Arguably Jon Entine is a spin doctor for the BioAg industry. Truth Wiki certainly paints him as such. Although he opened his speech with a certain defensive air – albeit disguised in humour – Entine categorically opposed the trend in demonising big Biotech companies like Monsanto. He emphasised the positive aspects of increased yields, reduced water and pesticide use and subsequent lower produce costs. He claimed that the cost-benefit ratio simply results in sensible business decision for farmers to use GMO crops, that there is no sinister coercion. According to well-respected scientist, David Zilberman, these claims are true. With increasing global food insecurity it is credibly argued that these benefits of GMO crops are essential for the sustainability of the world’s population.
Entine repeatedly mentioned sustainability in his Press Club Address. A catchword for the new millennium, the concept of sustainability is also used in the Conference’s media promotion, yet not only in relation to environmental sustainability, as most applications of the word are now the norm, but first and foremost in relation to the sustainability of the biotech industry:
Entine threw down the gauntlet to the countless anti-Monsanto, anti-GMO campaigners out there, falling only just short of labelling them as fraudulent, self-interested propagandists for the organic farming industry.

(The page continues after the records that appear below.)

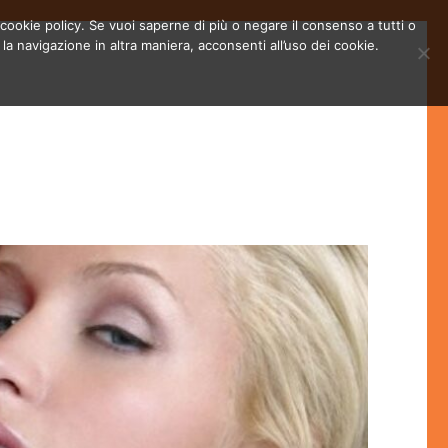
la cookie policy. Se vuoi saperne di più o negare il consenso a tutti o
 navigazione in altra maniera, acconsenti all’uso dei cookie.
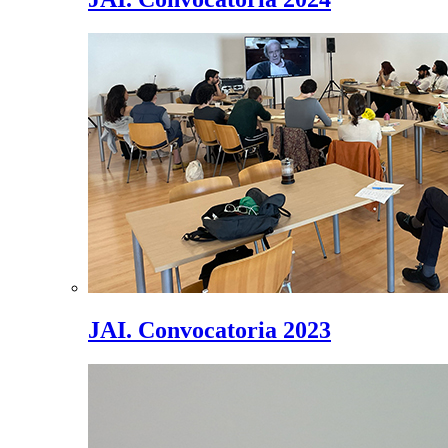
JAI. Convocatoria 2023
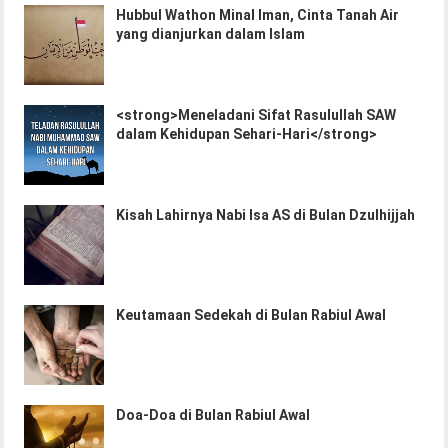
Hubbul Wathon Minal Iman, Cinta Tanah Air
yang dianjurkan dalam Islam
<strong>Meneladani Sifat Rasulullah SAW
dalam Kehidupan Sehari-Hari</strong>
Kisah Lahirnya Nabi Isa AS di Bulan Dzulhijjah
Keutamaan Sedekah di Bulan Rabiul Awal
Doa-Doa di Bulan Rabiul Awal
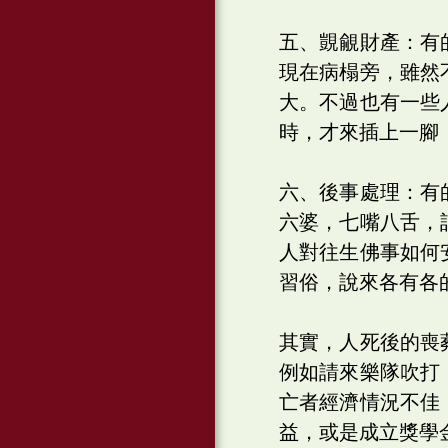
五、覬覦財產：有
現在病榻旁，雖然
大。不過也有一些
時，才來插上一腳
六、後事處理：有
六婆，七嘴八舌，
人對往生佛事如何
習俗，說來各有各
其實，人死後的喪
例如請來樂隊吹打
亡者經濟情況不佳
益，或是成立獎學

This insults the many scientists (for example, Union of Concerned Scientists, the European Network of Scientists for Social and Environmental Responsibility and the Institute for Responsible Technology) who have warned against the adverse ecological and nutritional effects of Monsanto’s agricultural biotechnology. As at January this year, over 300 signatories endorse ENSSER’s statement that the scientific community is not unified in its opinion on GMOs. Unlike the claims of Entine and other GMO proponents not all scientists agree that GMOs are safe, or the best agricultural model for global food security.
Not once did Entine address the carcinogen issue that is the root cause of so many countries banning or heavily regulating glyphosate and GMO crops. Nor did he refer to Monsanto’s history of producing toxic chemicals such as DDT, dioxin, Agent Orange, saccharin and PCBs. (For a complete history see here).
The GMO issue is far from settled, as so many Big BioTech proponents claim. Scientific dissent is not simply alarmist claptrap and misinformation. There is a very real debate to be had, and it would be best if both sides were transparent and accountable in their arguments and proofs, so we, the public can make informed choices for our health, and the health of the planet.